In diesem Jahr wäre Immanuel Kant, der große Denker der Aufklärung, 300 Jahre alt geworden. Mit seiner Formel „sapere aude“ – „habe Mut, dich deines eigenen Verstandes zu bedienen“ – forderte er aufklärerisch den „Ausgang des Menschen aus seiner selbstverschuldeten Unmündigkeit“ und legte mit seiner Philosophie im Allgemeinen eine entscheidende wissenschaftliche Grundlage für die Moderne. Zu den Denkern, die Kants Ethik in der zweiten Hälfte des 19. Jahrhunderts wiederentdeckten und weiterentwickelten, gehörte Paul Natorp. Ab 1885 Professor an der Universität Marburg, begründete er gemeinsam mit Hermann Cohen die „Marburger Schule“. Aufbauend auf einer stark mathematisch und wissenschaftstheoretisch ausgerichteten Interpretation Kants im Neukantianismus, begründete Natorp die Sozialpädagogik und setzte sich politisch für allgemeine Volksbildung und Einheitsschulen ein – im späten 19. Jahrhundert eine gar revolutionäre Forderung.

Herkunft und Ausbildung

Paul Natorp kam am 24. Januar 1854 als Sohn des evangelischen Pastors Gottfried Bernhard Natorp und dessen Frau Emilie (geborene Keller) in Düsseldorf zur Welt. Im Alter von 17 Jahren nahm er ein Studium der Musik, Geschichte, klassischen Philologie (Sprach- und Literaturwissenschaften) und Philosophie in Berlin, Bonn und Straßburg auf. Die Musik begleitete den Intellektuellen zeitlebens. Natorp komponierte über 100 Stücke, mehrheitlich handelte es sich dabei um Kammermusik. 1876 reichte er seine auf Latein abgefasste geschichtswissenschaftliche Dissertation an der Kaiser-Wilhelms-Universität Straßburg ein. Nachdem er einige Jahre als Hauslehrer sein Geld verdient hatte, nahm er 1880 eine Anstellung als Hilfsbibliothekar an der Universität Marburg an. Im Anschluss an seine Habilitation über die Erkenntnistheorie von René Descartes, die mit Hermann Cohen ein bedeutender jüdischer Philosoph betreute, mit Natorp in den folgenden Jahren eng zusammenarbeitete, wurde er 1885 außerordentlicher Professor für Philosophie in Marburg. Natorp heiratete 1887 seine Cousine Helene Natorp. Das Paar hatte drei Töchter und zwei Söhne, die beide im Ersten Weltkrieg schwer verwundet wurden.

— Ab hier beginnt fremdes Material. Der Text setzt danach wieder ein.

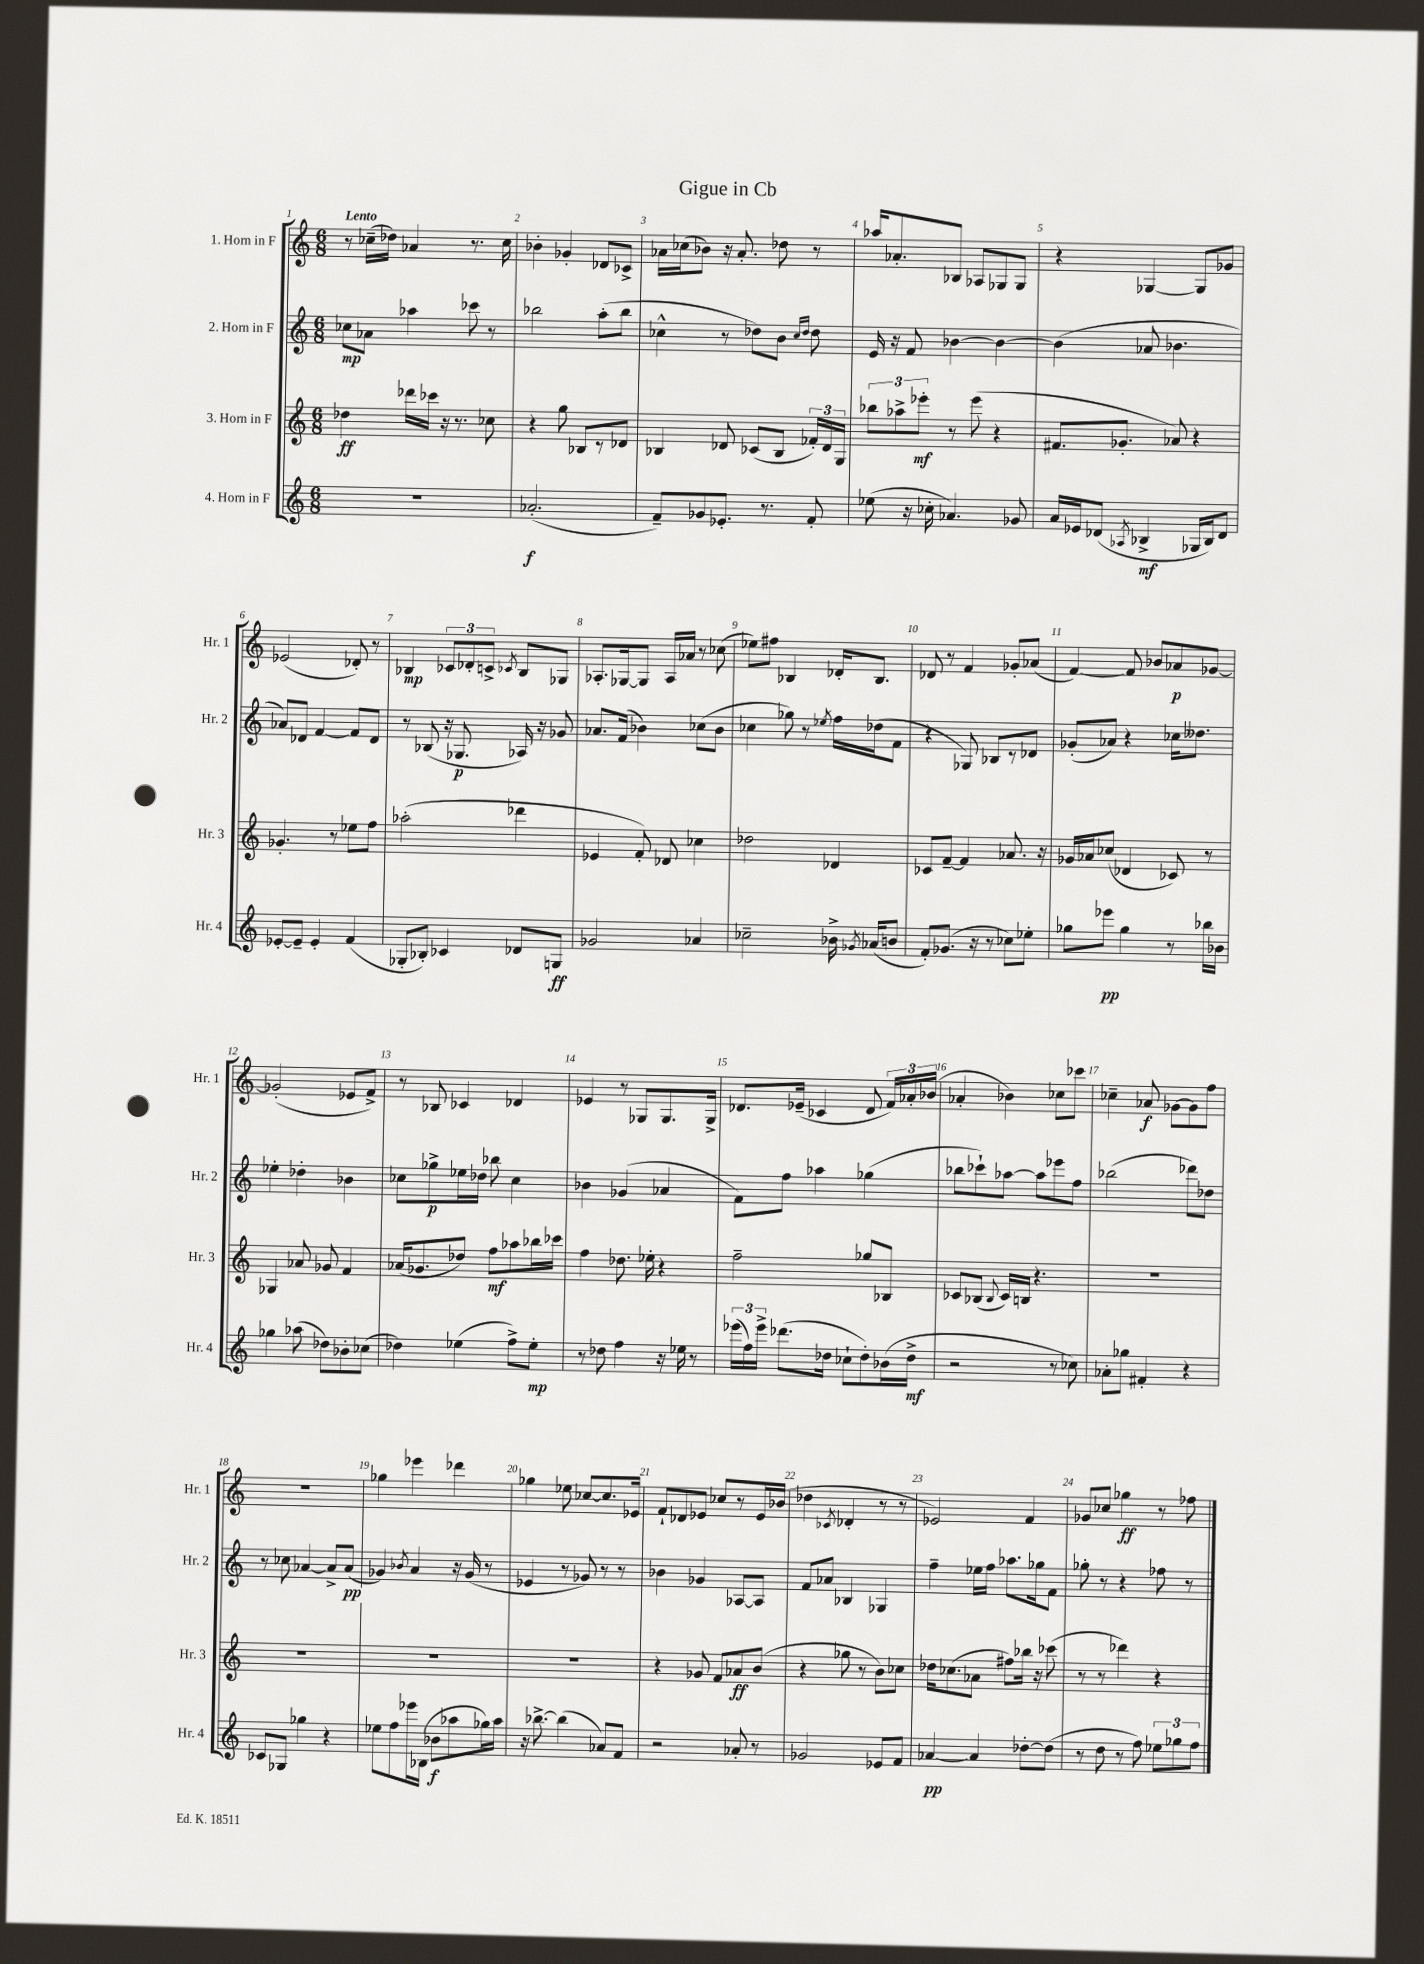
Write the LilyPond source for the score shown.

\header { title = "Gigue in Cb" }
<<
\new StaffGroup <<
\new Staff = "s0" \with { instrumentName = "1. Horn in F" shortInstrumentName = "Hr. 1" } {
    \clef treble \key c \major \numericTimeSignature \time 6/8 \tempo "Lento"
    \autoBeamOff r8 ces''16[--( des''16]) aes'4 r8. ces''16 |
    bes'4-. ges'4-. des'8[ ces'8]-> |
    aes'16[ ces''16( bes'8]) r16 aes'8.-. des''8 r8 |
    aes''16[ aes'8.-. bes8] aes8[ ges8 ges8] |
    r4 ges4~ ges8[ ges'8] |
    ees'2( des'8-.) r8 |
    bes4\mp \tuplet 3/2 { ces'8[ des'8-. c'8]-> } \acciaccatura { ces'8 } bes8[ ges8] |
    aes8.[-. ges16~ ges8] aes16[ aes'16] r8 ces''8( |
    ees''8[) fis''8] bes4 des'16[-. bes8.] |
    des'8 r8 f'4 ges'8[-. aes'8]( |
    f'4~) f'8 bes'8[ aes'8\p ges'8]~ |
    ges'2-.( ees'8[ f'8]->) |
    r8 bes8 ces'4 des'4 |
    ees'4 r8 ges8[ ges8. ges16]-> |
    des'8.[ ees'16]--( ces'4 des'8 \tuplet 3/2 { f'16[) aes'16-. bes'16]( } |
    aes'4-. bes'4) ces''8[ ces'''8] |
    ces''4-- aes'8\f ges'8[~ ges'8 f''8] |
    R2. |
    ges''4 ees'''4 des'''4 |
    ges''4 ees''8 ces''8[~ ces''8. ees'16] |
    f'8[-! des'8 ees'8] ces''8[ r8 ees'16 bes'16]( |
    des''4 \acciaccatura { ces'8 } des'4-. r8 r8 |
    ees'2) f'4 |
    ges'8[ ces''8] ges''4\ff r8 fes''8 \bar "|." |
}
\new Staff = "s1" \with { instrumentName = "2. Horn in F" shortInstrumentName = "Hr. 2" } {
    \clef treble \key c \major \numericTimeSignature \time 6/8
    \autoBeamOff ces''8[\mp aes'8] aes''4 ces'''8 r8 |
    bes''2 a''8[-.( bes''8] |
    ces''4-^ r8 des''8[) b'8] \grace { ces''16[ des''16] } des''8 |
    e'16 r16 f'8 bes'4~ bes'4~ |
    bes'4( aes'8 bes'4. |
    aes'8[) des'8] f'4~ f'8[ des'8] |
    r8 bes8( r16 ges8.\p aes16) r16 ges'8 |
    aes'8.[ f'16]( bes'4) ces''8[( bes'8] |
    ces''4 ges''8) r8 \acciaccatura { ees''8 } f''16[ des''16( f'8] |
    r4 ges8) bes8[ r8 des'8] |
    ges'8[-.( aes'8]) r4 ces''16[ deses''8.] |
    ees''4-. des''4-. bes'4 |
    ces''8[ ges''8->\p ees''16 des''16] bes''8 ces''4 |
    bes'4 ges'4( aes'4 |
    f'8[) f''8] aes''4 ges''4( |
    bes''8[ ces'''8-!) aes''8]~ aes''8[ ees'''8 f''8] |
    bes''2( des'''8[) des''8] |
    r8 ces''8 aes'4~ aes'8[-> aes'8]\pp( |
    ges'4) \acciaccatura { bes'8 } a'4 r16 ges'16( r8 |
    ees'4 r8 ges'8) r8 r8 |
    bes'4 ges'4 aes8[~ aes8] |
    f'8[ aes'8] bes4 ges4 |
    f''4-- ees''16[ f''16] aes''8.[ ges''16 f'8] |
    ges''8-. r8 r4 fes''8 r8 \bar "|." |
}
\new Staff = "s2" \with { instrumentName = "3. Horn in F" shortInstrumentName = "Hr. 3" } {
    \clef treble \key c \major \numericTimeSignature \time 6/8
    \autoBeamOff des''4\ff des'''16[ ces'''16] r16 r8. ces''8 |
    r4 g''8 bes8[ r8 des'8] |
    bes4 des'8 ces'8[( bes8] \tuplet 3/2 { fes'16[-.) des'16 g16] } |
    \tuplet 3/2 { bes''8[ aes''8-> ees'''8]-.\mf } r8 ees'''8( r4 |
    fis'8.[ ges'8.]-. aes'8) r4 |
    ges'4.-. r8 ees''8[ f''8] |
    aes''2-.( des'''4 |
    ees'4 f'8-.) des'8 ces''4 |
    des''2 des'4 |
    ces'8[ f'8]~-- f'4 aes'8. r16 |
    ges'16[ aes'16 ces''8]( des'4 ces'8) r8 |
    ges4 aes'8 ges'8 f'4 |
    aes'16[( ges'8. des''8]) f''8[\mf aes''8 bes''16 ces'''16] |
    f''4 des''8. ees''16-. r4 |
    f''2-- ges''8[ bes8] |
    ces'8[ bes8]( \appoggiatura { bes8 } ces'16[) b16] r4. |
    R2. |
    R2. |
    R2. |
    R2. |
    r4 ges'8 f'8[ aes'8\ff b'8]( |
    r4 ges''8 r8 b'8[) ces''8] |
    des''16[ ces''8.( aes'8] fis''8[) bes''16] r16 ces'''8( |
    r8 r8 des'''4) r4 \bar "|." |
}
\new Staff = "s3" \with { instrumentName = "4. Horn in F" shortInstrumentName = "Hr. 4" } {
    \clef treble \key c \major \numericTimeSignature \time 6/8
    \autoBeamOff R2. |
    aes'2.-.\f( |
    f'8[--) ges'8 ees'8.]-. r8. f'8-. |
    ees''8( r16 ces''16-. aes'4.) ges'8 |
    a'16[ ees'16 des'8]( \acciaccatura { aes8 } bes4->\mf ges16[ bes16) des'8] |
    ees'8[~-. ees'8]-- ees'4-. f'4( |
    ges8[-. bes8]-.) ces'4 des'8[ g8]\ff |
    ges'2 aes'4 |
    ces''2-- bes'16-> \acciaccatura { ges'8 } aes'16[( b'8] |
    f'8[-.) ges'8.]( r16 r8 ces''8[) ees''8]-. |
    ges''8[ ees'''8]\pp ges''4 r8 bes''16[ bes'16] |
    ges''4 aes''8( des''8[) bes'8-. ces''8]( |
    des''4) ees''4( f''8[->) ees''8]-.\mp |
    r8 des''8 f''4 r16 ees''16 r8 |
    \tuplet 3/2 { ees'''16[( f''16) ees'''16]-> } des'''8.[( des''16] ces''8[-! des''8-.) bes'16( des''16]->\mf |
    r2 r8 ces''8) |
    aes'8[-. ges''8] fis'4-. r4 |
    ces'8[ ges8] ges''4 r4 |
    ees''8[ f''8 ees'''16 bes16]( bes'8[\f aes''8 ges''16) aes''16] |
    r16 bes''8.~-> bes''4( aes'8[) f'8] |
    r2 aes'8-. r8 |
    ges'2 ees'8[ f'8] |
    aes'4~\pp aes'4 des''8[~-. des''8]( |
    r8 d''8 r8 f''8) \tuplet 3/2 { ees''8[ ges''8 f''8] } \bar "|." |
}
>>
>>
\layout { \context { \Score \override BarNumber.break-visibility = ##(#f #t #t) barNumberVisibility = #all-bar-numbers-visible } }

Verbindung von Erkenntnisphilosophie und Sozialpädagogik

Gemeinsam mit Cohen entwickelte Natorp Kants Philosophie in Gestalt eines starken methodisch-wissenschaftlichen Unterbaus weiter. In seinen Schriften befasste er sich unter anderem mit dem Schweizer Pädagogen Johann Heinrich Pestalozzi (1746-1827), dem Vordenker der Reformpädagogik, die Ende des 19. Jahrhunderts unter starkem Einfluss Natorps entstand. Im Zentrum von Pestalozzis Bemühungen stand hierbei die Förderung einer ganzheitlichen Elementarbildung der Kinder, die bereits im Elternhaus beginnen sollte. Der Anregung seines Marburger Kollegen Friedrich Alber Lange folgend setzte Natorp sich dafür ein, die soziale Frage zum Gegenstand philosophischen Fragestellungen zu erheben. Von Lange übernahm er auch den Begriff des „ethischen Sozialismus“. Im ausgehenden 19. Jahrhundert fokussierte sich Natorps Interesse dann immer stärker auf die Sozialpädagogik. Im Zusammenhang damit setzte er sich für die Begrenzung kirchlichen Einflusses auf Schulbildung und Staatswesen und für die Stärkung des Gemeinschaftslebens innerhalb der Gemeinschaft ein. Natorp kritisierte die stark hierarchisch organisierte Gesellschaft der Kaiserzeit besonders dahingehend, dass weite Teile der Bevölkerung von Bildung ausgeschlossen blieben. Mit der materiellen Armut ging aus Natorps Sicht eine soziale Verarmung einher, die die Segmentierung der Gesellschaft wiederum vertiefte. Handlungsleitend war für Natorp hierbei ausgehend von Kants kategorischem Imperativ („Handle stets nach derjenigen Maxime, durch die du zugleich wollen kannst, dass sie ein allgemeines Gesetz werde“), die Maxime, dass der Mensch erst Mensch durch Erziehung und Gemeinschaft werde.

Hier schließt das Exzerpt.